According to EIA reports, the levelized cost of electricity (LCOE)—the estimated average cost to generate electricity including all operating expenditures—for renewables—specifically solar photovoltaics and onshore wind—has collapsed over the last decade. This includes with and without tax credits such as the Production Tax Credit (PTC) often used for wind farms.
The EIA’s 2021 report notes that LCOE for these energy sources have declined “through lower capital costs or improved performance (as measured by capacity factor for onshore wind or solar PV plants), offsetting some or all of the loss of the tax credits.” The National Renewable Energy Laboratory estimates that wind production costs will continue to decline in the following years.
As a result, renewable costs, even without tax credits, are significantly cheaper than other standard baseload generation fuels like coal, gas, and nuclear.
Spread Between Renewables and Capacity-Weighted Natural Gas
With renewables getting cheaper and natural gas getting cheaper, the spread in LCOE between the two is not that big. For onshore wind and natural gas, wind is cheaper by $4.21 per megawatt-hour.
But that’s for the average price of natural gas. Maximum prices for coal and combined cycle natural gas units can hit $100 a megawatt-hour. For combustion turbine natural gas generators, something used to meet peak demand, it’s on the order of $123-$145 a megawatt-hour.
Maximum LCOE for onshore wind top out at $65 a megawatt-hour. The difference between the two could be as high as $80.
EIA notes that some operators take advantage of this spread, not by bidding in the wholesale markets, but through power purchase agreements (PPA):
…the wind purchaser will schedule the wind energy into the market, paying the wind project owner the pre-negotiated PPA price but earning revenue from the prevailing wholesale market price.
Capacity Pricing
A number of regional transmission operators (RTO) now operate forward capacity markets—bidding markets for future energy supply rather than more immediate need—to help offset price spikes. Generators can be fined if they are unable to produce energy for the time period they won a bid on.
The capacity markets were largely put in place to help compensate for the growing reliability and resiliency concerns following high-profile disruptions to the grid over the last twenty-plus years: from the Enron crisis to hurricanes in the Gulf.
During the Enron crisis in California, some generators were found to be intentionally shutting down to create more scarcity and drive prices higher. Over the last twenty years and in response to the Enron crisis, the Federal Energy Regulatory Committee (FERC) has put an additional effort on prosecuting energy market manipulation, with high-profile cases against banks like J.P. Morgan and Morgan Stanley.
In the mid- to late 1990s, many states deregulated their electric industries in an effort to lower prices through free-market competition. Environmental groups supported deregulation as a way to enable access to the grid for renewable power.

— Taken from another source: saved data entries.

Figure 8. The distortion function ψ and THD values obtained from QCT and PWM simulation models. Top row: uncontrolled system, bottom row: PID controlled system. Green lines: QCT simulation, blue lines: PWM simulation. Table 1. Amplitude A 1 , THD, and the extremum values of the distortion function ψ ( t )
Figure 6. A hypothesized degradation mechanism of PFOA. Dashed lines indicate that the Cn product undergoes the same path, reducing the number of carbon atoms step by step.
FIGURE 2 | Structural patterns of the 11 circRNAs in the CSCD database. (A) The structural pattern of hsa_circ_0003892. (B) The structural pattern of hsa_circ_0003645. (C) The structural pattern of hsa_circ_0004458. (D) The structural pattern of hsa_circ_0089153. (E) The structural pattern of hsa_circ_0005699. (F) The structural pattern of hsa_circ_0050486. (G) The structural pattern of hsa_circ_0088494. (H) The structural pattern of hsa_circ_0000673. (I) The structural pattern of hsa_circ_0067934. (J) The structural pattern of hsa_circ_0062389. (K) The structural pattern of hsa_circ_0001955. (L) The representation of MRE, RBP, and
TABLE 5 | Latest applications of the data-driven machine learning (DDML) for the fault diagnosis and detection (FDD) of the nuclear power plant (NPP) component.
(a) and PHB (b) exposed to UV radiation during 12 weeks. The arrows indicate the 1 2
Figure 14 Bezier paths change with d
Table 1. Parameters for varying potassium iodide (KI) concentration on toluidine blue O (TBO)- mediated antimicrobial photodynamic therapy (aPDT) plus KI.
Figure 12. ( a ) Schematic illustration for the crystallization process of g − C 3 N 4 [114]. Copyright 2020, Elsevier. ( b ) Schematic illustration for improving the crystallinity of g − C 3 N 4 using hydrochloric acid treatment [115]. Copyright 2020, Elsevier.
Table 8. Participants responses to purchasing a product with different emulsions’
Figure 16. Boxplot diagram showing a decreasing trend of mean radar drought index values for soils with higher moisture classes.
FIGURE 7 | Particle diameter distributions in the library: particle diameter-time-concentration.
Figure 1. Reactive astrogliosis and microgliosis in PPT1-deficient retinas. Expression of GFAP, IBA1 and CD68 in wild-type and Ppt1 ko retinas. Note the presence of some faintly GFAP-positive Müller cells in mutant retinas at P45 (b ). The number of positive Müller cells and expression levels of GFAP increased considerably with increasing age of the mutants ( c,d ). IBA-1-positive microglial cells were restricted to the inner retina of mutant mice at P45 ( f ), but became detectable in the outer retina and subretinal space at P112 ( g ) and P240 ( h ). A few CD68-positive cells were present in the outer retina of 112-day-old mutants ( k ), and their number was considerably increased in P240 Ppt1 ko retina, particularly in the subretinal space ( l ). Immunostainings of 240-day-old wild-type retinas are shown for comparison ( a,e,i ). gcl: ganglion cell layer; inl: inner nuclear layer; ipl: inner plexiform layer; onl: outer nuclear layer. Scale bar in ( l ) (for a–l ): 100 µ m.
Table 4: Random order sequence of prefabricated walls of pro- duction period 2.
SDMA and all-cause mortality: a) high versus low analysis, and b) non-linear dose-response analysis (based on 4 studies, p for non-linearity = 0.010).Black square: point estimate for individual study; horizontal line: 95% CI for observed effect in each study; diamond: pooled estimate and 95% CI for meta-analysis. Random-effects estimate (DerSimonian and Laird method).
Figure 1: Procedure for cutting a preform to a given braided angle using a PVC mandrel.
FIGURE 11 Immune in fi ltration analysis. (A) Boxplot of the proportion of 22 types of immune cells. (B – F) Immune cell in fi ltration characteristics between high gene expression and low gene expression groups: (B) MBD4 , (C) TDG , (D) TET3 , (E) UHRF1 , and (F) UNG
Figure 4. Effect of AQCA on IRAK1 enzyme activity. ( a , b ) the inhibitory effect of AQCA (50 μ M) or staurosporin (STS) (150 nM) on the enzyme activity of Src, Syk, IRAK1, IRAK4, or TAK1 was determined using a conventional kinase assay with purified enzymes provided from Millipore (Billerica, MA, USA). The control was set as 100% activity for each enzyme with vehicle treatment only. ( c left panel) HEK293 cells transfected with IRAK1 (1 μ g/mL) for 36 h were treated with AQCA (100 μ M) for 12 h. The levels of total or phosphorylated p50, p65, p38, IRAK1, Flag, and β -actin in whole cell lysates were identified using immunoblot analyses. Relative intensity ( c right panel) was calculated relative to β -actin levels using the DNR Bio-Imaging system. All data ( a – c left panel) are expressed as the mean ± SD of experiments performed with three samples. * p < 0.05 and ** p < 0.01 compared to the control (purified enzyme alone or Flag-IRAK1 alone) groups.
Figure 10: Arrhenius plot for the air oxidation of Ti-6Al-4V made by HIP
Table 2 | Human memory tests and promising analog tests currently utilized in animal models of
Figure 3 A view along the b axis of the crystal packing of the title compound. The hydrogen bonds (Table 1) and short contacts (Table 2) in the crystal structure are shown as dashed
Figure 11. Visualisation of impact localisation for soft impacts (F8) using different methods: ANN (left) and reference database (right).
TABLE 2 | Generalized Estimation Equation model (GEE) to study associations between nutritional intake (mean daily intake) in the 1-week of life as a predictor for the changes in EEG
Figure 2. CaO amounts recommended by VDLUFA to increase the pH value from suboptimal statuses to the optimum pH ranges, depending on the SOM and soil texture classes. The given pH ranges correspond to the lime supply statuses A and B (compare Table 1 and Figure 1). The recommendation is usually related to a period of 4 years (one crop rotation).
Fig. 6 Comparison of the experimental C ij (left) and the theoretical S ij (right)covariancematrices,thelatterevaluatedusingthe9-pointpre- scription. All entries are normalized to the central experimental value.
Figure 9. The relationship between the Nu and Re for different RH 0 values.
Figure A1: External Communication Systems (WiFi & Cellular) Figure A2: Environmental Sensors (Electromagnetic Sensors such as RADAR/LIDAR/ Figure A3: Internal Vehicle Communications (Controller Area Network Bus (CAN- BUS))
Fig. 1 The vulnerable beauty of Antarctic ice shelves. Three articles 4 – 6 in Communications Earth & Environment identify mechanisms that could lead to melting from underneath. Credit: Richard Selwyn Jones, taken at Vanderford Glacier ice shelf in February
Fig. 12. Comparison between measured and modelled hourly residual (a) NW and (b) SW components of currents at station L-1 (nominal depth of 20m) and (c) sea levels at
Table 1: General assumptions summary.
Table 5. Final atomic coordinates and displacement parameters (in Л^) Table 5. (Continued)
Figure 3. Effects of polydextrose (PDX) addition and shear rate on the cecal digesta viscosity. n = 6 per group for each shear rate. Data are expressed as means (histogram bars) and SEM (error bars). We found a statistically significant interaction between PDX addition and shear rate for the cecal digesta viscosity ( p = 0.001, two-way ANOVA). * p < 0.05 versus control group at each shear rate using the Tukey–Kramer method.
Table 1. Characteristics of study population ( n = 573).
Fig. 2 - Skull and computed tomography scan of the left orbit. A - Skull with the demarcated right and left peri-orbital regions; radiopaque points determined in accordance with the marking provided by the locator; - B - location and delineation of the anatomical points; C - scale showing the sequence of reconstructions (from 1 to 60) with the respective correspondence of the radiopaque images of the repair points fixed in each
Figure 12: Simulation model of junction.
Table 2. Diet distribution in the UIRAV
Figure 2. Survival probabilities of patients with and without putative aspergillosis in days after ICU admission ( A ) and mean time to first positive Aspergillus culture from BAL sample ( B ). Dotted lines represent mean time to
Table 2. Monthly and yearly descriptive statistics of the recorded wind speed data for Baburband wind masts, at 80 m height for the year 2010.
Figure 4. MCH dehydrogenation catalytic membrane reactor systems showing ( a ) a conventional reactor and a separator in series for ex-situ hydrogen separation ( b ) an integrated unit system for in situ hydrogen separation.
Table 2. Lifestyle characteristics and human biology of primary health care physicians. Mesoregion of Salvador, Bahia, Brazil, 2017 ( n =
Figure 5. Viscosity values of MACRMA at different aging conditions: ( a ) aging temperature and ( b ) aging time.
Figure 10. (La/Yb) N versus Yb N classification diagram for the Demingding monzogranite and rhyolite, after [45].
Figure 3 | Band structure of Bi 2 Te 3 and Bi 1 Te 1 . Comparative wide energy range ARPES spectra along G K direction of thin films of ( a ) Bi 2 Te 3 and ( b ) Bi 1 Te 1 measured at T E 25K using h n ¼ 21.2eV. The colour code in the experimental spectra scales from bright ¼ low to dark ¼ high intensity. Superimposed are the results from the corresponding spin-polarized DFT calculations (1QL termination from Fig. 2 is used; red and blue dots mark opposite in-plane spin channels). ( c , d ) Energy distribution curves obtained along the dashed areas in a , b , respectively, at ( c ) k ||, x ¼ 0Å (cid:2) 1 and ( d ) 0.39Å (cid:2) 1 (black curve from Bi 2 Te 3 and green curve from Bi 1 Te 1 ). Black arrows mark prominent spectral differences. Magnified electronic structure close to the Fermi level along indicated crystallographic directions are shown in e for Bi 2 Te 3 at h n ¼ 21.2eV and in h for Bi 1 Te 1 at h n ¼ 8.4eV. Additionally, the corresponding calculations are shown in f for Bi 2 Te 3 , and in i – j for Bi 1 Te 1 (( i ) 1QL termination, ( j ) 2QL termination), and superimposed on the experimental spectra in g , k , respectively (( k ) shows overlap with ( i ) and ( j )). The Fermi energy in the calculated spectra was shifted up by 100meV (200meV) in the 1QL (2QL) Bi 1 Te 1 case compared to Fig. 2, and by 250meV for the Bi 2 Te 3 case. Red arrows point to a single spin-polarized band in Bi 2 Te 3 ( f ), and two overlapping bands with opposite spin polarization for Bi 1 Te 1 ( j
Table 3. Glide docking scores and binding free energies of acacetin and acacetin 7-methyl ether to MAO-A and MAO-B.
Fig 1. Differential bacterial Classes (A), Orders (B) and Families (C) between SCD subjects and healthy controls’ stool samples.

But the introduction of renewable energy on the grid has been a complicating factor. Because of its intermittency—inconsistency in times of low wind and low sun and high demand—renewable energy has lead to more dependance on natural gas. Renewable providers may not be able to predict when they have power available and can miss out on bids.
Yet despite LNG prices being cheap, prices at times of peak demand can be exponentially higher because of its “just-in-time” requirements—it needs to be contracted ahead of time because excess capacity of LNG can’t be stored on site like other fuels such as coal, nuclear, or petroleum.
While natural gas prices have fallen over the last decade, natural gas prices in spot markets for electricity can spike by 1,000 percent at a time of need.
To compensate for all of these potential holes in capacity, ISOs have implemented different variations of fees, subsidies, and bidding markets like uplift costs, forced outage rate payments, and capacity markets.